- Native name: Ağamir Əzizxan oğlu Sultanov
- Born: Aghamir Azizkhan oglu Sultanov Aghsu, Azerbaijan SSR, Soviet Union
- Allegiance: Azerbaijani Armed Forces
- Branch: Azerbaijani Land Forces
- Rank: Major general
- Commands: Missile and Artillery forces
- Conflicts: Four-Day War; Second Nagorno-Karabakh War; ;
- Awards: Azerbaijani Flag Order; For Heroism Medal; ;

= Aghamir Sultanov =

Azerbaijani military officer

Aghamir Azizkhan oglu Sultanov (Ağamir Əzizxan oğlu Sultanov), is an Azerbaijani military officer, major general serving in the Azerbaijani Armed Forces. He serves as the commander of the Missile and Artillery forces of the Azerbaijani Ministry of Defence. Sultanov is a participant of the 2016 Nagorno–Karabakh clashes, and the 2020 Nagorno-Karabakh war.

== Life and service ==
Aghamir Azizkhan oglu Sultanov is originally from Agsu District of then the Azerbaijan SSR, Soviet Union. By 1994, he had become a lieutenant, by 2013, he had become a lieutenant colonel. By 2016, Sultanov had become a colonel, and took part in the conflict in Nagorno-Karabakh. Sultanov then took part in the 2020 Nagorno-Karabakh war.

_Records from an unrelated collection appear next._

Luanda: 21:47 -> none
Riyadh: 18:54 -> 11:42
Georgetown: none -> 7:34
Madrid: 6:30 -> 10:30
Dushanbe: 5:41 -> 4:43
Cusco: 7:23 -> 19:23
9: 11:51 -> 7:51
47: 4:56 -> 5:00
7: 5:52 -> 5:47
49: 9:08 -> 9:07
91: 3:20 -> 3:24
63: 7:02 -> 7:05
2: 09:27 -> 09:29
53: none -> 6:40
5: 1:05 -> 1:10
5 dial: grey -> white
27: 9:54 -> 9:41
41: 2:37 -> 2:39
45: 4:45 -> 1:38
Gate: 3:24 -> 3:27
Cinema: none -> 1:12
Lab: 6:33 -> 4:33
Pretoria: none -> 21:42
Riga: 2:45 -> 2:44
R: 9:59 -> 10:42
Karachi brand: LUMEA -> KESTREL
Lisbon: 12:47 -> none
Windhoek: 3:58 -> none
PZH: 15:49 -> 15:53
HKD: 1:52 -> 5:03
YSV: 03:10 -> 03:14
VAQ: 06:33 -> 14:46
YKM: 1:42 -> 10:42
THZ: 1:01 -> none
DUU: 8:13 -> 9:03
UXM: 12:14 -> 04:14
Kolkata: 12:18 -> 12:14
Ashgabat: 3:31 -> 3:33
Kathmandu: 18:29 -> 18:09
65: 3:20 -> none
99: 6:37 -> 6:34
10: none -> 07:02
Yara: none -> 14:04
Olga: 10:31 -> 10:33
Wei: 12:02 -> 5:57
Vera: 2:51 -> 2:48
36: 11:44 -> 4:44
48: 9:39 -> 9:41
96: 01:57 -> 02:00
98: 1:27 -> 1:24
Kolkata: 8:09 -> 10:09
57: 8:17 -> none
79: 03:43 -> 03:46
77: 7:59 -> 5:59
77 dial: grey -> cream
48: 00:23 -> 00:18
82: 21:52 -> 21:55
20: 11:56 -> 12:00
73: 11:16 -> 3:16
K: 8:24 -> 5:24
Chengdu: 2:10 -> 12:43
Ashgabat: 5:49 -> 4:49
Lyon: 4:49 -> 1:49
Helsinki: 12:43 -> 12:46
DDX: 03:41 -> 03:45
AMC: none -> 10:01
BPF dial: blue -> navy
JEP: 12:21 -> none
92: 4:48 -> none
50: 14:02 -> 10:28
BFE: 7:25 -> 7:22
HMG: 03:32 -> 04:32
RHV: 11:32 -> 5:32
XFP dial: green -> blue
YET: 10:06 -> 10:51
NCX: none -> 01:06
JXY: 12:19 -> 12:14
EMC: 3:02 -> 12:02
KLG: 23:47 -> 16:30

Sultanov currently serves as the commander of the Missile and Artillery forces of the Azerbaijani Ministry of Defence. He currently resides in Khirdalan, Absheron District.

== Awards ==
- Sultanov was awarded the Azerbaijani Flag Order in 1994, by the decree of then the President of Azerbaijan, Heydar Aliyev.
- Sultanov was awarded the For Fatherland Medal in 2013, by the decree of the President of Azerbaijan, Ilham Aliyev.
- Sultanov was awarded the For Heroism Medal on 19 April 2016, by the decree of President Aliyev.
- Sultanov was awarded the rank of major general on 7 December 2020, which is the highest military rank in the Azerbaijani Armed Forces, by the decree of President Aliyev.